Employees: Number of local employees: 275 Number of expats (including third party nationals [TCN]): 80
Funds: Total: $339 million
Amount passed through as grants or subcontracts: $150 million
- Louis Berger Group
Much of the Iraqi government was a client for Tatweer. Special emphasis on:
- Iraqi Ministry of Planning
- National Center for Consultancy and Management Development
- Central Office for Standards and Quality Control
- Office of the Prime Minister
- Presidency Diwan
- Kurdish Regional Government
Tatweer trained 108,000 Iraqi civil servants, leaving a permanent Iraqi capability to train its own staff. Tatweer’s mostly Arabic-speaking advisors built Iraq’s ministry training institutions to the point where government trainers could conduct the core courses in public administration without assistance.
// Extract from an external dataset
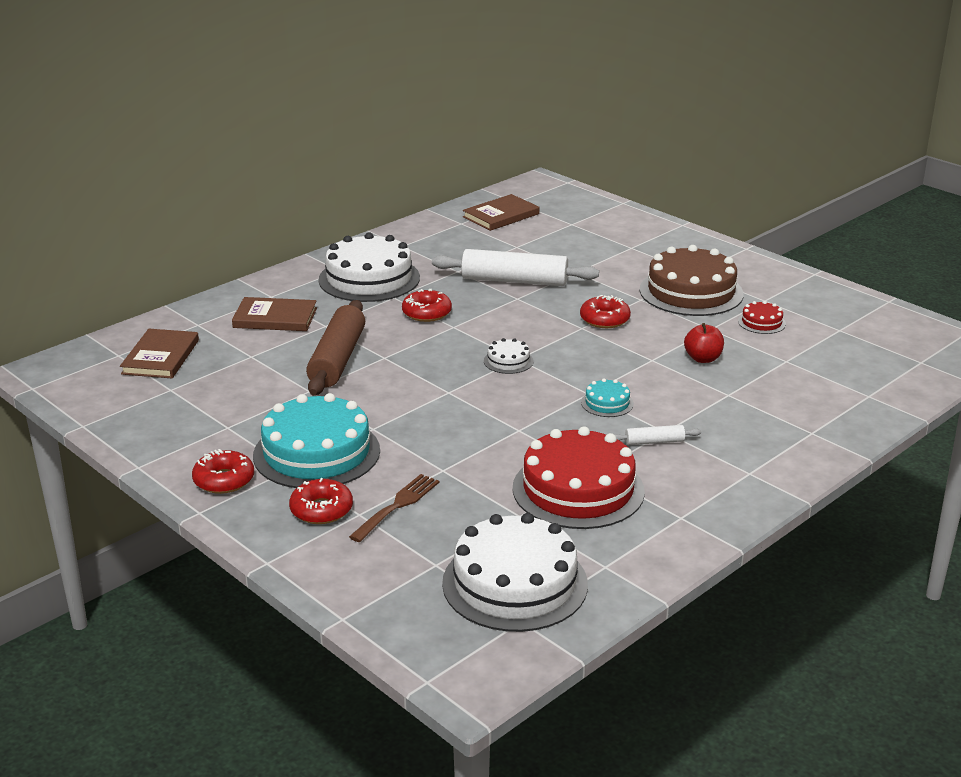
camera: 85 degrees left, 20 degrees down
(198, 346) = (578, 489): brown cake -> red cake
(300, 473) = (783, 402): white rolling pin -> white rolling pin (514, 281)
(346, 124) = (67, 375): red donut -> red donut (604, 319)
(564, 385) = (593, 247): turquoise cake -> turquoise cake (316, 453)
The institutions and their staff received master training in technical subjects, training administration and curriculum development, as well as NAPA-certified curricula in Strategic Planning, Leadership & Communications, Project Management, Budgeting, Finance, and Procurement, Information Technology and Human Resources. The government of Iraq has demonstrated the qualitative change that views training as a critical function of government by putting millions of dollars for training centers, staff and resources into the operating budget of ministries that worked with Tatweer.
Civil servants that benefited from Tatweer training have gone on to train other Iraq government officials; lead change programs within the government; establish new units within government structures to improve public administration; and push new initiatives that would improve the performance of their ministries. The improved business practices promoted by Tatweer advisors and alumna serve to streamline service delivery; simplified procurement rules facilitate the issuance of contracts to pick-up garbage and provide schoolbooks to Iraqi children. As a corollary benefit, the cycle of newly trained civil servants improving their working environments supports a shift from an immobile hierarchy to a culture of constant improvement, and to a devolution of authority to staff closer to their clients, the Iraqi people.
Tatweer has built a cadre of Iraqi government employees who have the skills and the commitment to return Iraq to its former preeminence as the region’s most progressive and responsive government.